*** Data extracts Section Begins ***

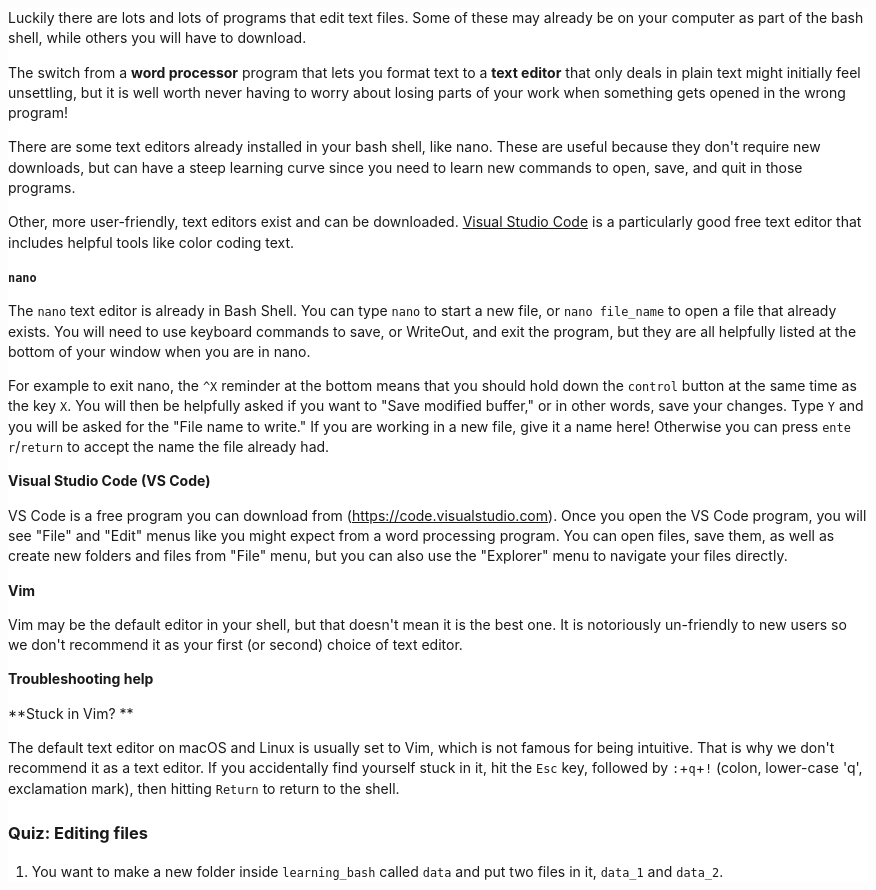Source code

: Luckily there are lots and lots of programs that edit text files. Some of these may already be on your computer as part of the bash shell, while others you will have to download.

The switch from a **word processor** program that lets you format text to a **text editor** that only deals in plain text might initially feel unsettling, but it is well worth never having to worry about losing parts of your work when something gets opened in the wrong program!

There are some text editors already installed in your bash shell, like nano. These are useful because they don't require new downloads, but can have a steep learning curve since you need to learn new commands to open, save, and quit in those programs.

Other, more user-friendly, text editors exist and can be downloaded. [Visual Studio Code](https://code.visualstudio.com) is a particularly good free text editor that includes helpful tools like color coding text.


**`nano`**

The `nano` text editor is already in Bash Shell. You can type `nano` to start a new file, or `nano file_name` to open a file that already exists. You will need to use keyboard commands to save, or WriteOut, and exit the program, but they are all helpfully listed at the bottom of your window when you are in nano.

For example to exit nano, the `^X` reminder at the bottom means that you should hold down the `control` button at the same time as the key `X`. You will then be helpfully asked if you want to "Save modified buffer," or in other words, save your changes. Type `Y` and you will be asked for the "File name to write." If you are working in a new file, give it a name here! Otherwise you can press `enter`/`return` to accept the name the file already had.  


**Visual Studio Code (VS Code)**

VS Code is a free program you can download from (https://code.visualstudio.com). Once you open the VS Code program, you will see "File" and "Edit" menus like you might expect from a word processing program. You can open files, save them, as well as create new folders and files from "File" menu, but you can also use the "Explorer" menu to navigate your files directly.

**Vim**

Vim may be the default editor in your shell, but that doesn't mean it is the best one. It is notoriously un-friendly to new users so we don't recommend it as your first (or second) choice of text editor.

<div class = "help">
<b style="color: rgb(var(--color-highlight));">Troubleshooting help</b><br>

**Stuck in Vim? **

 
The default text editor on macOS and Linux is usually set to Vim, which is not famous for being intuitive. That is why we don't recommend it as a text editor. If you accidentally find yourself stuck in it, hit the `Esc` key, followed by `:`+`q`+`!` (colon, lower-case 'q', exclamation mark), then hitting `Return` to return to the shell.
</div>


### Quiz: Editing files

1. You want to make a new folder inside `learning_bash` called `data` and put two files in it, `data_1` and `data_2`.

*** Data extracts Section Ends ***

• Work task
Your task is to reproduce the entries above word for word, from the first line through the line with "Code (VS Code)**", and please leave out any pictures.

• Answer to this exercise
Source code

: Luckily there are lots and lots of programs that edit text files. Some of these may already be on your computer as part of the bash shell, while others you will have to download.

The switch from a **word processor** program that lets you format text to a **text editor** that only deals in plain text might initially feel unsettling, but it is well worth never having to worry about losing parts of your work when something gets opened in the wrong program!

There are some text editors already installed in your bash shell, like nano. These are useful because they don't require new downloads, but can have a steep learning curve since you need to learn new commands to open, save, and quit in those programs.

Other, more user-friendly, text editors exist and can be downloaded. [Visual Studio Code](https://code.visualstudio.com) is a particularly good free text editor that includes helpful tools like color coding text.


**`nano`**

The `nano` text editor is already in Bash Shell. You can type `nano` to start a new file, or `nano file_name` to open a file that already exists. You will need to use keyboard commands to save, or WriteOut, and exit the program, but they are all helpfully listed at the bottom of your window when you are in nano.

For example to exit nano, the `^X` reminder at the bottom means that you should hold down the `control` button at the same time as the key `X`. You will then be helpfully asked if you want to "Save modified buffer," or in other words, save your changes. Type `Y` and you will be asked for the "File name to write." If you are working in a new file, give it a name here! Otherwise you can press `enter`/`return` to accept the name the file already had.  


**Visual Studio Code (VS Code)**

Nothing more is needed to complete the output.